▶ [Brief]: Two lines in the data below mark the range: the one with "tissue box: present" and the one with "stapler: present [233,286,277,312]". Return both, along with every line between them, exactly.

▶ [Source records]:
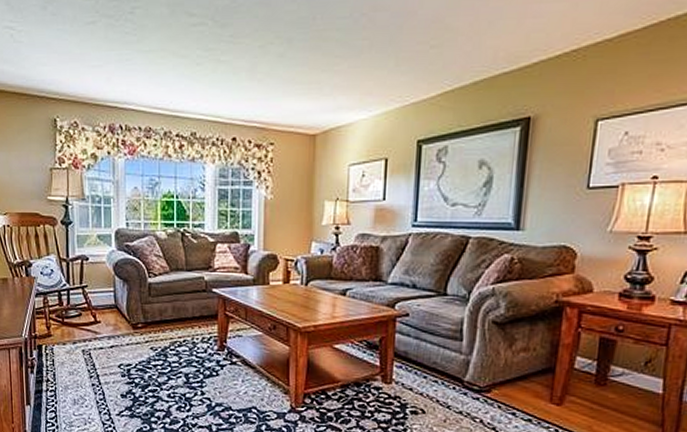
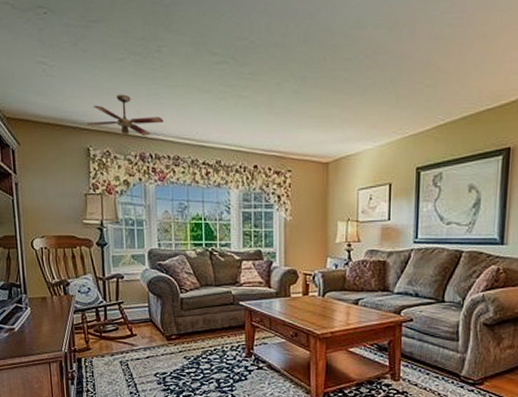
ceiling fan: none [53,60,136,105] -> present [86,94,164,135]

* * *

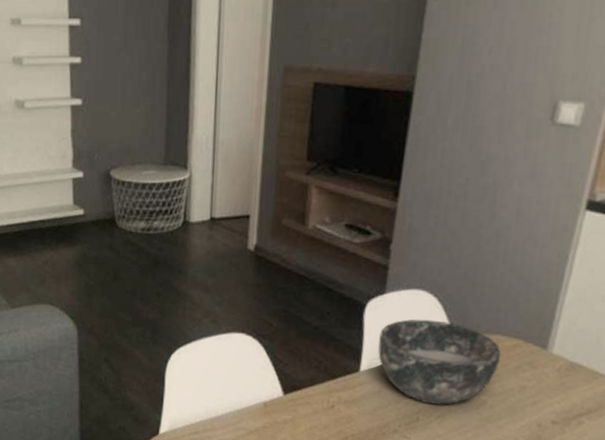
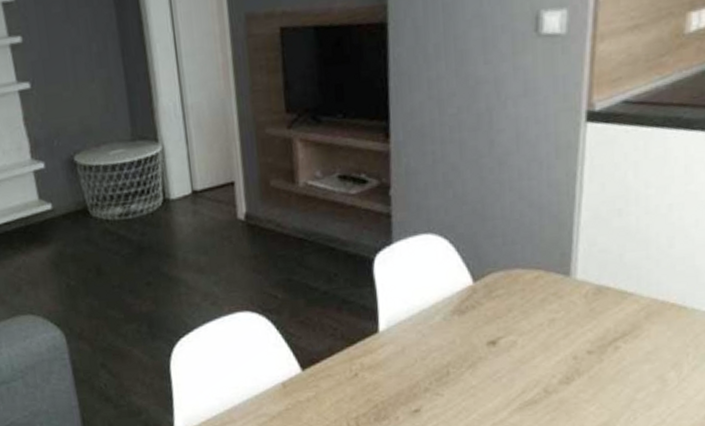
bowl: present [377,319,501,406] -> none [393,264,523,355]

==

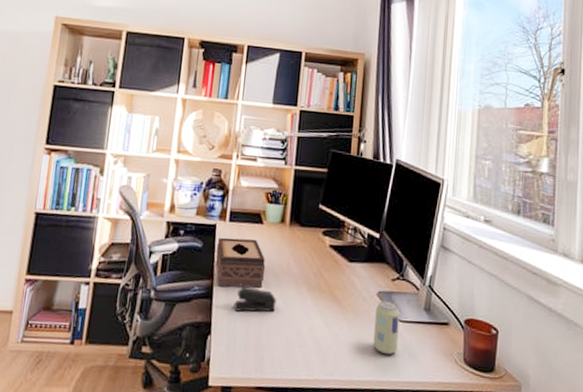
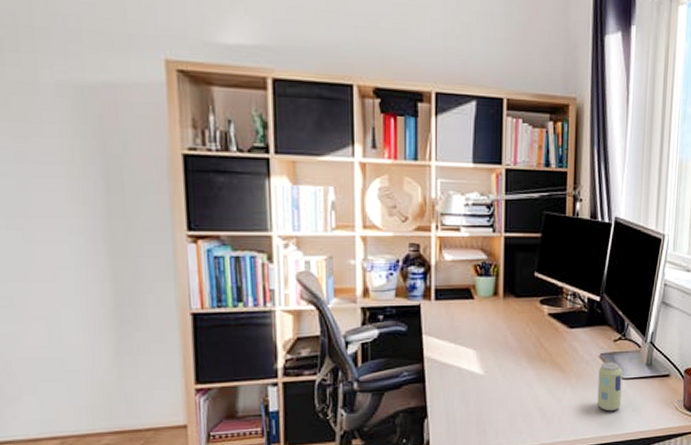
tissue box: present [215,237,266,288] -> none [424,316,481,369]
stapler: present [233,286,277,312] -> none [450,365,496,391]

▶ [Response to the task]:
tissue box: present [215,237,266,288] -> none [424,316,481,369]
stapler: present [233,286,277,312] -> none [450,365,496,391]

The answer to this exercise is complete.